I wonder where all these flea market people are the rest of the year though. It's like for that one holiday, they let out all the winter's bone people in our entire area, and they run the streets. Then a week later, it's back to normal shucking and jiving, Joe & Margie Nuclearfamily hustling down the road in their Volvo to their 1.5 jobs with their 2.3 children. The reason I wonder is because it's these crazy flea market people who are the future, if shit falls apart, or they'll continue to be the sheet rockers and backhoe operators and weekend prison population of America if things don't fall apart. But the whole move towards clean Wal-Mart plastic, which started twenty years ago or so, has led to alleged redneck types who look pretty clean and drive clean big trucks, with bed covers (what the fuck?) and shit like that. There's no grime anymore for a lot of people, and it's almost like that shit is encouraged, to always trade in your shine before it loses all its luster to get some new shine and never experience the solid soulfulness of hard-earned grime. This also affects people's lack of ability to fix their own anymore as well, as the encouragement to always replace junk with junk eliminated the desire to learn how to patch and repair and make due. And basically the biggest problem we'll all face during the impending financial collapse of the American Empire is our collective inability to make due. Though it's completely different from the "entitlements" that politicians jibber jabber about, we are all feeling a good amount of entitlement in our daily lives, about what we deserve to have, and how it should be better. Like how the fuck does anyone deserve a big ass flat screen? What kind of nonsense is that?
The survivor mentality is being polished away, being banished to jails and trained to be embarrassed of itself so it hides, and I guess only comes out around the 4th of July, drunk on freedom mythologies. And what struck me as most odd during this all juggling around my head around the 4th of July was the fireworks got cancelled because it rained too much, so in honoring the persistence of the patriots, it got pushed back a week until the ground wasn't so wet. So we came home early and I was flipping through channels on the television box, and there was a commercial for a stupid computer generated Smurfs movie. They ran through the characters I knew, like Papa Smurf and Smurfette and Jokey and Brainy and all, but Handy Smurf was gone. You know who was in his place though? A Scottish style smurf named Gutsy. This just kinda kicked around with all the other thinking on this I had been doing, and made perfect sense that pop culture would flip the script and replace a Handy do-it-yourself type with a Gutsy character, that probably fights Azrael-Qaeda and doesn't fix a fucking thing because he refinances the mushroom to upgrade his home electronics every other year. Well fuck you Gutsy Smurf. And fuck you social engineering.
STEAL "Alabama Highway"
NEXT
: a dude named after a plurality of town!

5 comments:

Shityoucantsay said...

I really liked this. I have this fucked up thing about nostalgia stuck in my head involving my grandfather. Born in 1912, he was undoubtedly my favorite person who ever lived but enough of a stone racist to avoid sports because it was just " my niggers can beat your niggers". It complicates the memories of everything else about him I loved, the old timey self sufficiency, kindness, the perfect self containment. I mean, what are the limits of nostalgia here?

Raven Mack said...

I understand, I have a dead uncle who was one of the best people I ever knew but also a ridiculous racist. He was a great influence on me, but the racist stuff was trifling.

rhobertson said...

Reading Janisse Ray's "Ecology of a Cracker Childhood" memoir right now--you might dig it (if you haven't already encountered it), girl grows up in SE GA 10 acre junkyard with genius/mentally unstable father who can fix anything.

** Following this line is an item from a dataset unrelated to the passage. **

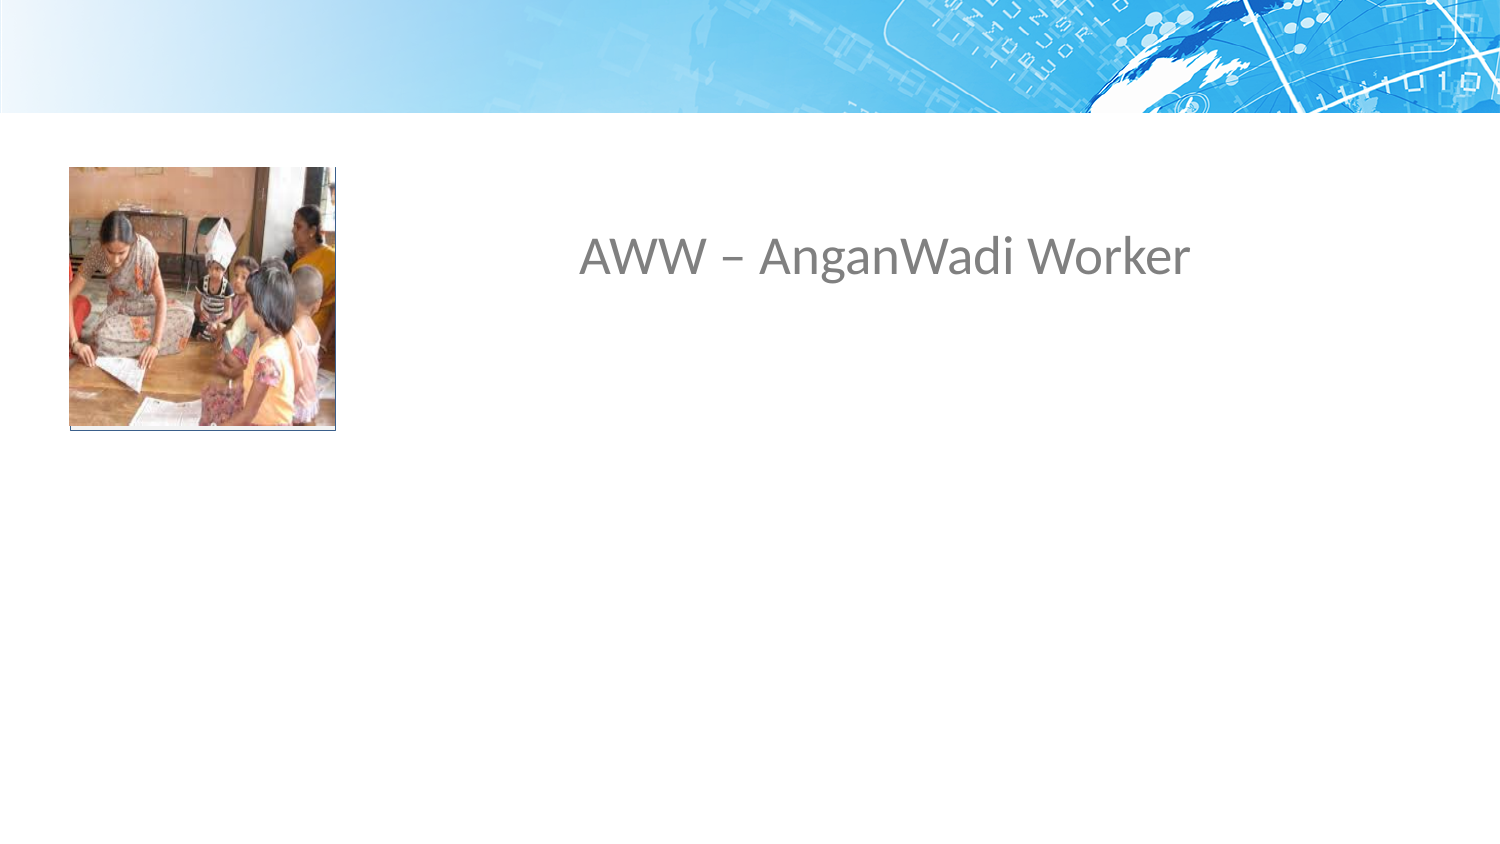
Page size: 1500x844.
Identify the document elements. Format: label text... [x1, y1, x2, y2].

Reminds me of my own grandfather--built rainwater irrigation system for his fields out of Roanoke City school cafeteria grease drums and was a frequent dumpster diver at the landfill (I remember stuff that I'd see my dad chuck in the dumpster turn up in grandpa's barn). Built his garage out of demolished houses. I could go on and on. Sadly, I've lost almost all that knowledge.

Shitucantsay said...

Things would have been a fuck of a lot easier if we could have picked and chose the elements of our grandparents' culture to keep, but I suspect it was a package deal. The irony of waxing nostalgic on the Interwebs isn't lost on me either.

Raven Mack said...

I have both of Janisse Ray's books coming to me now from the library, I shall check them out, literally.